Szekspir wiecznie żywy!

Historia wielkiej miłości, aż po grób Romea i Julii, tytułowych bohaterów dramatu Szekspira, od stuleci inspiruje twórców - pisarzy, reżyserów, malarzy, filozofów. Temat podjął na nowo Bartosz Jarzymowski, który przedstawił własną wizję artystyczną spektaklu. "Romea i Julię" mogliśmy obejrzeć w Krośnie, a w rolach głównych wystąpili aktorzy Teatru Współczesnego w Krakowie. Akcja została umiejscowiona w czasach nam współczesnych. Oto dwoje młodych ludzi zakochuje się w sobie, lecz nie może być ze sobą ze względu na to, że pochodzą z dwóch walczących ze sobą środowisk. Porachunki gangów skutecznie uniemożliwiają happy end. Niewątpliwym atutem spektaklu były efekty specjalne: umiejętne operowanie światłem, wykorzystanie nagrań wideo. Wykorzystano również jako motyw przewodni piosenkę Edyty Bartosiewicz „"Zatańcz ze mną".
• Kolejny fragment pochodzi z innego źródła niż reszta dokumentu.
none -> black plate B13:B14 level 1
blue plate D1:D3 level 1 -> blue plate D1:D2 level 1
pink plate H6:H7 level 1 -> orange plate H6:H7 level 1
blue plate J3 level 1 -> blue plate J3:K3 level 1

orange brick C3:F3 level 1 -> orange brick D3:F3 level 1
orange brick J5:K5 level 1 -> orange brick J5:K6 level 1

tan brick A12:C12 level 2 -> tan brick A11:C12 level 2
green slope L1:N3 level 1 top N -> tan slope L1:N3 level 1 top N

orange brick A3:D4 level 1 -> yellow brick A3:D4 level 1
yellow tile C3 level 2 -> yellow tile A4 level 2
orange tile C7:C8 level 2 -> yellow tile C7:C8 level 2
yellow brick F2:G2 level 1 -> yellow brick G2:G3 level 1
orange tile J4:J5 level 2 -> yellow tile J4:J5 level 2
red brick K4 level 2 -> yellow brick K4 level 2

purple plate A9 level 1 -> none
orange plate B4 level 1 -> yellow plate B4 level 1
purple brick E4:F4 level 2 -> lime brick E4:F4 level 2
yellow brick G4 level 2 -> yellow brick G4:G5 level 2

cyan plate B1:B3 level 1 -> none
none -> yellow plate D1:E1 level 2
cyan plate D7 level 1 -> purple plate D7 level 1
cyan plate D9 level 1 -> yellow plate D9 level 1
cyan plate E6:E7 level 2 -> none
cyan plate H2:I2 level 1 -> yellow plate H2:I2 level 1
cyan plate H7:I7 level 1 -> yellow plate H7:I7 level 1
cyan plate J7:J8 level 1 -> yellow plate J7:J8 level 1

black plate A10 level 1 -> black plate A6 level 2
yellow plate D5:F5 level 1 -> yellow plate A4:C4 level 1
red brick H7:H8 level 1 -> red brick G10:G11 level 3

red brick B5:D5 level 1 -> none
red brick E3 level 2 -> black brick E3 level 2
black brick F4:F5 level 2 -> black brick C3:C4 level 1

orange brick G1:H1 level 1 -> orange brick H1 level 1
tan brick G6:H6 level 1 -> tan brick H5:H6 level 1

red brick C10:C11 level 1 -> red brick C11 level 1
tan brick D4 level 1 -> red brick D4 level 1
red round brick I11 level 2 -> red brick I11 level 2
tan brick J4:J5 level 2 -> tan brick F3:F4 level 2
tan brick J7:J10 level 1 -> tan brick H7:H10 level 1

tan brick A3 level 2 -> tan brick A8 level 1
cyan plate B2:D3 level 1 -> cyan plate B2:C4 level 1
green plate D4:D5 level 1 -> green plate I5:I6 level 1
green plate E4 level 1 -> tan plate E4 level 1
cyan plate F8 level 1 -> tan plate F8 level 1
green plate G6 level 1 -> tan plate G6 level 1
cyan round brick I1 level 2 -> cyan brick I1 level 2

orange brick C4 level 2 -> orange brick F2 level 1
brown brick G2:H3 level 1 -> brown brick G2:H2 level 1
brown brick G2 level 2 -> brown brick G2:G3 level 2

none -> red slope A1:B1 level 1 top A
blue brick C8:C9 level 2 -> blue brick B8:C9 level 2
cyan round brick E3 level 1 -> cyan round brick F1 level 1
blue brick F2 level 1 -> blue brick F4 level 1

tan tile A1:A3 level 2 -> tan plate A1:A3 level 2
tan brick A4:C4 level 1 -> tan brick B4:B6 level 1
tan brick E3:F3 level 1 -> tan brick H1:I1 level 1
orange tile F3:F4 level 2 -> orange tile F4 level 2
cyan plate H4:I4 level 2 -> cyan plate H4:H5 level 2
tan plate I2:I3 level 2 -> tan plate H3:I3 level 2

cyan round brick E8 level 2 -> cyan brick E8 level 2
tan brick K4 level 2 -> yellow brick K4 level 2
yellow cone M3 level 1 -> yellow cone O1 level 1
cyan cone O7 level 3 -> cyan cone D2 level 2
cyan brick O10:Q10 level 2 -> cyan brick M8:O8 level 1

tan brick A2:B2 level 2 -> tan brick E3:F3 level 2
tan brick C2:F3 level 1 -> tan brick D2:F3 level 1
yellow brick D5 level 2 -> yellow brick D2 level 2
Sztuka skończyła się tragicznie. Młodzi jak u Szekspira umierają w grobowcu - oboje popełniają samobójstwo. Twórcy pragnęli uzmysłowić, że niezależnie od czasów i miejsca dorośli (rodzice) powinni starać się zrozumieć swe dzieci, nie wybierać im partnerów życiowych i nie unieszczęśliwiać innych.